L’Apologie de Justin était bien faite pour surprendre la terre. Il venoit de révéler un âge d’or au milieu de la corruption, de découvrir un peuple nouveau dans les souterrains d’un antique empire. Ces mœurs durent paroître d’autant plus belles, qu’elles n’étoient pas connues aux premiers jours du monde, en harmonie avec la nature et les lois, et qu’elles formaient au contraire un contraste frappant avec le reste de la société. Ce qui rend surtout la vie de ces fidèles plus intéressante que la vie de ces hommes parfois chantés par la fable, c’est que ceux-ci sont représentés heureux, et que les autres se montrent à nous à travers les charmes du malheur. Ce n’est pas sous les feuillages des bois et au bord des fontaines que la vertu paroît avec le plus de puissance : il faut la voir à l’ombre des murs des prisons et parmi les flots de sang et de larmes. Combien la religion est divine, lorsqu’au fond d’un souterrain, dans le silence et la nuit des tombeaux, un pasteur que le péril environne célèbre, à la lueur d’une lampe, devant un petit troupeau de fidèles, les mystères d’un Dieu persécuté !
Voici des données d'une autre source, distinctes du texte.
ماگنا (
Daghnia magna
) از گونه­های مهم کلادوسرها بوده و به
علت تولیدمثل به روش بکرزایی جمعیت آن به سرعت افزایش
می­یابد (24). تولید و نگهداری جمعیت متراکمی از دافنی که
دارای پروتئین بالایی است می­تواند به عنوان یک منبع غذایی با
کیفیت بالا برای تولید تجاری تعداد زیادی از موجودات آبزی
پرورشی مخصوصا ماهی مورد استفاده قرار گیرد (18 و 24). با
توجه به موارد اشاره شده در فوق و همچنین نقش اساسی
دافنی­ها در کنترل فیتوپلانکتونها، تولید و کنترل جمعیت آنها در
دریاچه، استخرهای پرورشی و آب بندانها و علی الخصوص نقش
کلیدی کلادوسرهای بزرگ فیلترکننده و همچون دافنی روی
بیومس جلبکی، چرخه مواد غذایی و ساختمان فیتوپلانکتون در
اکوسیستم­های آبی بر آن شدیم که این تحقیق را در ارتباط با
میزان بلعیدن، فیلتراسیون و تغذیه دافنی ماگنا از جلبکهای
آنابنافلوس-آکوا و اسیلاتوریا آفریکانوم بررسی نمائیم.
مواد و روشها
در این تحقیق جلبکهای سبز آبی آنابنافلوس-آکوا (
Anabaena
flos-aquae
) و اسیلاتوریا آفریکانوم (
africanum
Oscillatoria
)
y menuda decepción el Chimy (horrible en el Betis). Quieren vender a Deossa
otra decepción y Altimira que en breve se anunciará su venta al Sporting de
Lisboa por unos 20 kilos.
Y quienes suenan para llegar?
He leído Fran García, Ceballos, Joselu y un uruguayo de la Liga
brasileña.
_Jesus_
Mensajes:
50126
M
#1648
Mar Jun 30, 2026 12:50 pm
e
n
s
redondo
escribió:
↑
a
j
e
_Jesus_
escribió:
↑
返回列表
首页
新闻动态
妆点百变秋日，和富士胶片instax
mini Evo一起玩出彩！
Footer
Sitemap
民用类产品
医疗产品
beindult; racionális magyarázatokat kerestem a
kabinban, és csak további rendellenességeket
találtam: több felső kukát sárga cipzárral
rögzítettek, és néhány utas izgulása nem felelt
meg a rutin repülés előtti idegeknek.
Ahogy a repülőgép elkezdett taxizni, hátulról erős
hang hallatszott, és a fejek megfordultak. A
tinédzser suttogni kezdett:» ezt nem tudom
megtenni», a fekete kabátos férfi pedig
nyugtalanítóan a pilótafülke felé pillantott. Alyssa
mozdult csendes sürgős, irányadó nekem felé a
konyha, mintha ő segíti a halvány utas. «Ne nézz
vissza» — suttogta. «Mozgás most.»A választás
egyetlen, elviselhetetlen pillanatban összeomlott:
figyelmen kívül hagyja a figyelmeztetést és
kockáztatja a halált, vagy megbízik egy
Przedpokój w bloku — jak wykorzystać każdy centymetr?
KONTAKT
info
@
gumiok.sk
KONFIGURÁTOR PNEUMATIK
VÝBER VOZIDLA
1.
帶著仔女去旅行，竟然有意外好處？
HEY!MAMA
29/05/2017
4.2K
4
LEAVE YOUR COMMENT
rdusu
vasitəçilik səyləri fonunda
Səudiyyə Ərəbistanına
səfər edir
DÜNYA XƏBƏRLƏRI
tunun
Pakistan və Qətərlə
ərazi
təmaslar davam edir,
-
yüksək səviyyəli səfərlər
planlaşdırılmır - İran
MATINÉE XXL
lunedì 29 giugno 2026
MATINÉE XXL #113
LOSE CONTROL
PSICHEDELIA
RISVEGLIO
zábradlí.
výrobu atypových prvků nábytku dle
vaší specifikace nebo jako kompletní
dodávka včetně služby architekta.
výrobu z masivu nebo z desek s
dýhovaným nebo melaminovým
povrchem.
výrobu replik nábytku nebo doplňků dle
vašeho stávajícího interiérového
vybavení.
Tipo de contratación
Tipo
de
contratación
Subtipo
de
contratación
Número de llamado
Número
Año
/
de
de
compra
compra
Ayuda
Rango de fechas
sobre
Il étoit nécessaire d’établir solidement cette innocence des chrétiens primitifs, pour montrer que si, malgré tant de pureté, on trouva des inconvénients au mariage des prêtres, il serait tout à fait impossible de l’admettre aujourd’hui.

En effet, quand les chrétiens se multiplièrent, quand la corruption se répandit avec les hommes, comment le prêtre auroit-il pu vaquer en même temps aux soins de sa famille et de son église ? Comment fût-il demeuré chaste avec une épouse qui eût cessé de l’être ? Que si l’on objecte les pays protestants, nous dirons que dans ces pays on a été obligé d’abolir une grande partie du culte extérieur ; qu’un ministre paroît à peine dans un temple deux ou trois fois par semaine ; que presque toutes relations ont cessé entre le pasteur et le troupeau, et que le premier est trop souvent un homme du monde, qui donne des bals et des festins pour amuser ses enfants. Quant à quelques sectes moroses, qui affectent la simplicité évangélique, et qui veulent une religion sans culte, nous espérons qu’on ne nous les opposera pas. Enfin, dans les pays où le mariage des prêtres est établi, la confession, la plus belle des institutions morales, a cessé et a dû cesser à l’instant. Il est naturel qu’on n’ose plus rendre maître de ses secrets l’homme

  1. Just. Apol., édit. Marc., fol. 1942. Voir la note II, à la fin du volume.